In sum, scanning the business landscape and the conditions of the financial markets, I concluded as a golfer that the greens are playing very fast and must be approached with great caution. At a minimum, I concluded, the committee would need to be very careful in how we calibrated our next strokes, lest we overplay it.

I fully understand the theoretical impulse to drive long-term interest rates to lower levels in hopes of stimulating loan demand and challenging the propensity for economic actors to hoard rather than invest. Given that foreign exchange markets react to interest rate differentials between countries, one effect of engineering lower rates would be to devalue the dollar, presumably to create demand for exports. The ultimate objective would be to advance final demand, generate employment for American workers and revive output.

Ben Bernanke

Fri, November 05, 2010

This sense out there, that quantitative easing or asset purchases, is some completely far removed, strange kind of thing and we have no idea what the hell is going to happen, and it's just an unanticipated, unpredictable policy—quite the contrary.
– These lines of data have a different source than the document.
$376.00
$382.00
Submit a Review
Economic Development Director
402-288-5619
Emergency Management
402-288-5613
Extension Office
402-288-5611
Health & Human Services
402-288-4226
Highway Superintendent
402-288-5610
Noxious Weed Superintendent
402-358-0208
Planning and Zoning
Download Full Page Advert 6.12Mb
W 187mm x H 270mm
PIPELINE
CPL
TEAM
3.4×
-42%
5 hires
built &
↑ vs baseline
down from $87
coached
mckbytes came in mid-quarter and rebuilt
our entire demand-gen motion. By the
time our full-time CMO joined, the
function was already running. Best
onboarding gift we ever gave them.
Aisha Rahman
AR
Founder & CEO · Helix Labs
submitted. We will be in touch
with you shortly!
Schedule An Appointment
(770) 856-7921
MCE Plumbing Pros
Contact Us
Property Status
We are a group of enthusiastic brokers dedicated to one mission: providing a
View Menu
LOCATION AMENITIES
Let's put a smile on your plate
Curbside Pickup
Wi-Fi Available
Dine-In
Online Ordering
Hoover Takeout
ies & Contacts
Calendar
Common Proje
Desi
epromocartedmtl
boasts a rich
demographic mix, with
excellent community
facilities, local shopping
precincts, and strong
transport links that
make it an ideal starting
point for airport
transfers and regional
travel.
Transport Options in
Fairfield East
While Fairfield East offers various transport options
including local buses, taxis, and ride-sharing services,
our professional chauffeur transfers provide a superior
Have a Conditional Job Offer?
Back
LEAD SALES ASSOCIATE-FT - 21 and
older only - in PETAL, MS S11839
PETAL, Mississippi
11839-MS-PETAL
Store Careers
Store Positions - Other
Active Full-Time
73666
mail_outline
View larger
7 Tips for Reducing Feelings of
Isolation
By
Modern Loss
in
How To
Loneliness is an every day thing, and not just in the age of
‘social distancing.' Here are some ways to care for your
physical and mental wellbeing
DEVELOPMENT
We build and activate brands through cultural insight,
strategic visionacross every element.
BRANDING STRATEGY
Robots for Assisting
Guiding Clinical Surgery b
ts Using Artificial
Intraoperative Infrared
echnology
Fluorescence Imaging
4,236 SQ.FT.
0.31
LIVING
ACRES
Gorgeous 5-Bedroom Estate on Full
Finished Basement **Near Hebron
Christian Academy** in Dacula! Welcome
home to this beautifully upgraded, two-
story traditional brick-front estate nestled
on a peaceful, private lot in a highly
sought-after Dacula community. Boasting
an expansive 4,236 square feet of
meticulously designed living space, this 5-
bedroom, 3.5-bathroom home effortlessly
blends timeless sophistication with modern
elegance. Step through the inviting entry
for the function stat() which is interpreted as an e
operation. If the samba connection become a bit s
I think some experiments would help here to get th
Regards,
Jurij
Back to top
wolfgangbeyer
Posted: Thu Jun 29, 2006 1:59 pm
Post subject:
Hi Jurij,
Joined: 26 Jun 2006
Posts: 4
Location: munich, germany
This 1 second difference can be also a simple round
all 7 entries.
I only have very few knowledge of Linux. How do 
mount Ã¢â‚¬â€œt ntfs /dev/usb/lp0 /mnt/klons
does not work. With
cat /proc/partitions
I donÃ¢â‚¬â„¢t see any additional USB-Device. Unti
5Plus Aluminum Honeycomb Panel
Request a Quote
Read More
This is just monetary policy.

As reported by the Wall Street Journal

William Dudley

Mon, October 25, 2010

In a recent speech, I said that both the current levels of unemployment and inflation and the timeframe over which they are likely to return to levels consistent with our mandate are unacceptable. I said that I thought further Fed action was likely to be warranted unless the economic outlook were to evolve in a way that made me more confident we would see better outcomes for both employment and inflation before too long.

Richard Fisher

Tue, October 19, 2010

Just as bookies in Vegas adjust their lines for the playoffs, the oddsmakers on the Street are constantly reassessing their positions regarding monetary policy. They change with new developments in the economy (the Fed’s Beige Book, for example, will be released tomorrow); with every public pronouncement of individual FOMC members; with insights proffered by the daily wire services and editorials in the Sunday editions of the nation’s finest newspapers (and good regional ones like your New York Times); and with the insights of consultants and analysts, some of whom even claim, spuriously, to have access to the internal deliberations of Federal Reserve policymakers. But until the committee meets, nothing is decided.

Dennis Lockhart

Mon, October 18, 2010

I am leaning in favor of additional monetary stimulus while acknowledging the longer-term risks the policy may present. At this juncture, and given the circumstances of sluggish growth and measured inflation that is too low, I give greater weight to the risk of further disinflation leading to deflation. In my mind, QE2 is a form of risk management—an insurance policy that is prudent to put in place at this time.

Dennis Lockhart

Mon, October 18, 2010

Today I will talk about an economic policy issue that, similarly, has been reduced to shorthand: QE2. This is not the famous luxury ocean liner; QE stands for quantitative easing, and the "2" denotes a second round of this policy activity.

...

Today I will walk you through the thicket of considerations that lead me, at this moment, to be sympathetic to more monetary stimulus in the near future. I take this view with a measure of tentativeness. Some more economic data will be posted before the next meetings of the FOMC in early November and mid December, and, as I always do, I would factor in the deliberations of the committee in the meeting before arriving at a final view.

Charles Evans

Fri, October 15, 2010

In my opinion, much more policy accommodation is appropriate today.

Dennis Lockhart

Fri, October 15, 2010

[A]nother round of monetary stimulus at least would provide some certainty that the central bank is on the job and intends to take the necessary action to avoid [possible deflation].